Corrine glanced up at Slott. “What did Ferguson say about Park? He hates the Japanese.”
“Big time,” said Thera. “Can’t stand them.”
“The defector with the dictator’s bank data,” said Corrine, realizing where the senator’s e-mail had come from. “What if that plane were carrying a bomb?”
~ * ~
17
NORTH KOREA, SOUTH OF KWAKSAN
ON THE WESTERN COAST
Ferguson lay in his hiding spot among the rocks, leaning on his elbows as he contemplated the stars. He hadn’t slept. He couldn’t sleep; his mind spun in a million different directions, just beyond his control.
“We’re all going to die,” a friend who had pancreatic cancer once told him, “but I’ve been blessed with the knowledge that it’ll be very soon.”
“That’s because you’re a priest,” Ferguson had answered. “You see everything as a blessing.”
“Aye, but truly it is, because it gives me a chance to do my best until then. Every day.”
“Shouldn’t we do that anyway?”
“If we did, Ferg, then what in the world would I have to preach about every Sunday? Will you tell me that, lad?”

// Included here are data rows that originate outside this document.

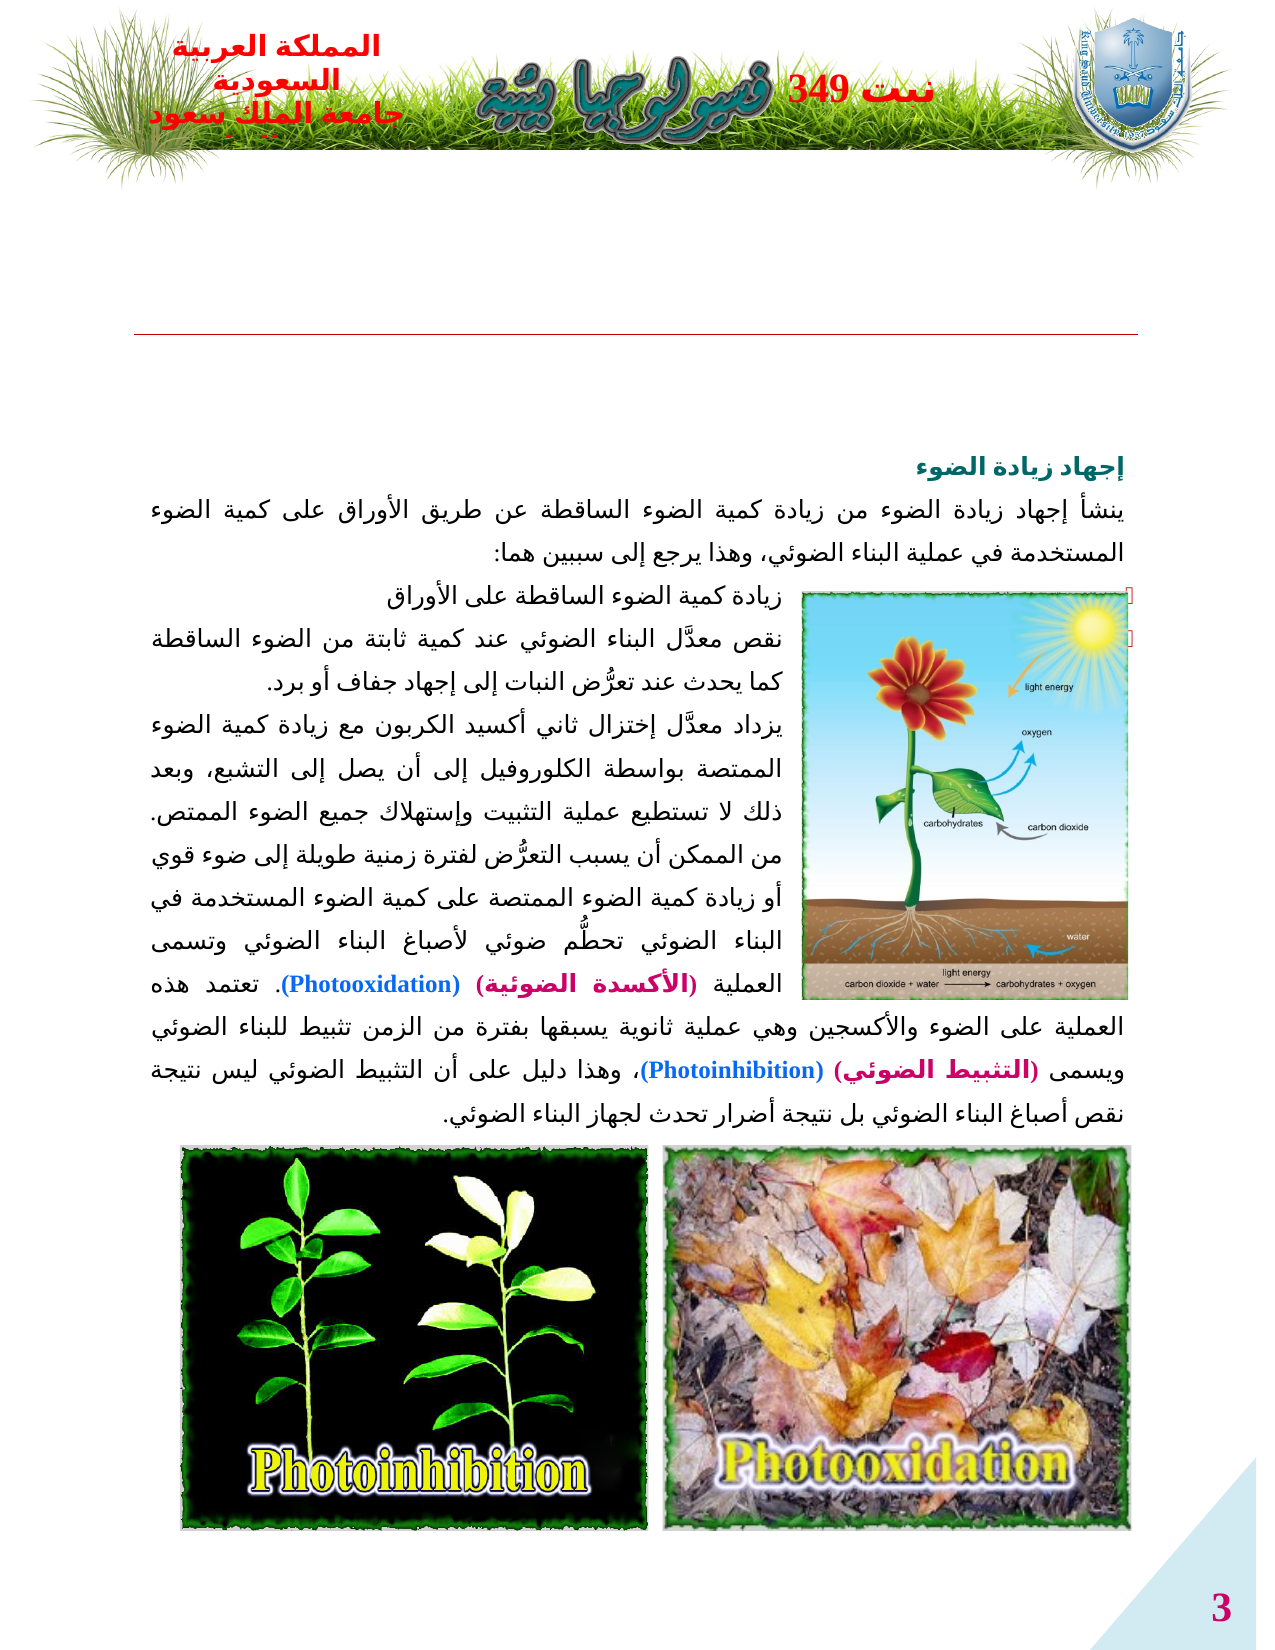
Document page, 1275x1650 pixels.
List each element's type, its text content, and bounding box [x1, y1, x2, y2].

list نقص معدَّل البناء الضوئي عند كمية ثابتة من الضوء الساقطة كما يحدث عند تعرُّض النبات إلى إجهاد جفاف أو برد. [150, 624, 800, 696]
picture [662, 1145, 1132, 1531]
text إجهاد زيادة الضوء [150, 452, 1125, 481]
picture [179, 1145, 649, 1531]
picture [26, 5, 1235, 191]
text ينشأ إجهاد زيادة الضوء من زيادة كمية الضوء الساقطة عن طريق الأوراق على كمية الضوء المستخدمة في عملية البناء الضوئي، وهذا يرجع إلى سببين هما: [150, 495, 1125, 567]
picture [800, 591, 1128, 998]
text يزداد معدَّل إختزال ثاني أكسيد الكربون مع زيادة كمية الضوء الممتصة بواسطة الكلوروفيل إلى أن يصل إلى التشبع، وبعد ذلك لا تستطيع عملية التثبيت وإستهلاك جميع الضوء الممتص. من الممكن أن يسبب التعرُّض لفترة زمنية طويلة إلى ضوء قوي أو زيادة كمية الضوء الممتصة على كمية الضوء المستخدمة في البناء الضوئي تحطُّم ضوئي لأصباغ البناء الضوئي وتسمى العملية (الأكسدة الضوئية) (Photooxidation). تعتمد هذه العملية على الضوء والأكسجين وهي عملية ثانوية يسبقها بفترة من الزمن تثبيط للبناء الضوئي ويسمى (التثبيط الضوئي) (Photoinhibition)، وهذا دليل على أن التثبيط الضوئي ليس نتيجة نقص أصباغ البناء الضوئي بل نتيجة أضرار تحدث لجهاز البناء الضوئي. [150, 711, 1125, 1127]
list زيادة كمية الضوء الساقطة على الأوراق [150, 581, 1125, 610]
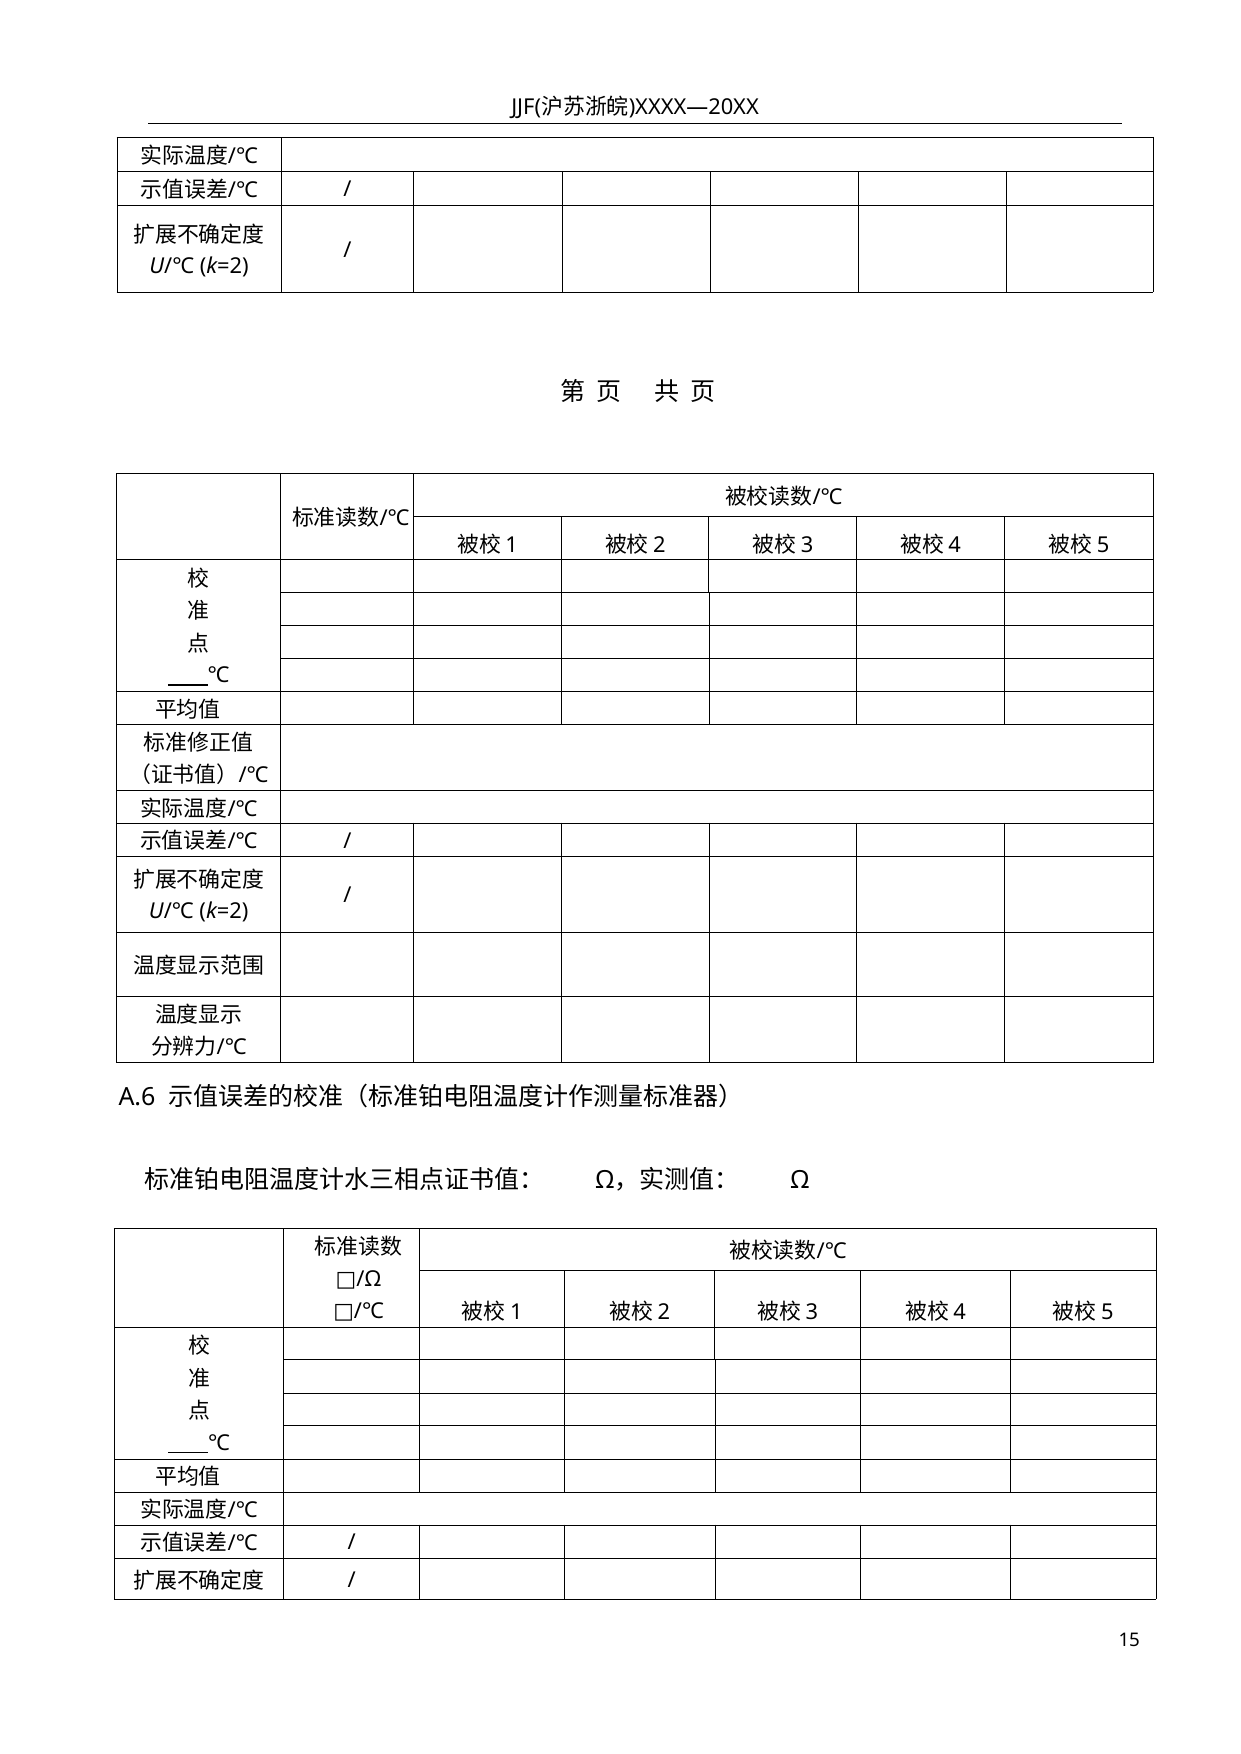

“Will you tell me that, lad?” said Ferguson now, staring at the night sky. “Will you tell me that?”
The thick clouds refused to answer.
If living meant living like this—shaking from the cold, exhausted, his mind torn off its pegs—was it worth living?
No.
Why bother?
Ferguson rubbed his eyes. They were like hard marbles in wooden saucers.
The sat phone began to buzz. He grabbed it, held it to his ear expectantly.
“We leaving?” he asked.
“Ferg, this is Corrine Alston. I’m here with Dan Slott.”
“Wicked Stepmother,” he said, forcing enthusiasm into his voice. “You calling to tell me I’m going to have to walk to China?”
“Ferg, when Park met with the general, was there any talk about a MiG-29?” asked Corrine.
“I didn’t hear the conversation,” said Ferguson. “Why?”
“We’ve been told that a MiG pilot is going to defect and fly to Japan with documents saying where Kim Jong-Il has hidden his money. We’ve located what we think is the airport where he’s supposed to be taking off from. It has an unimproved strip.”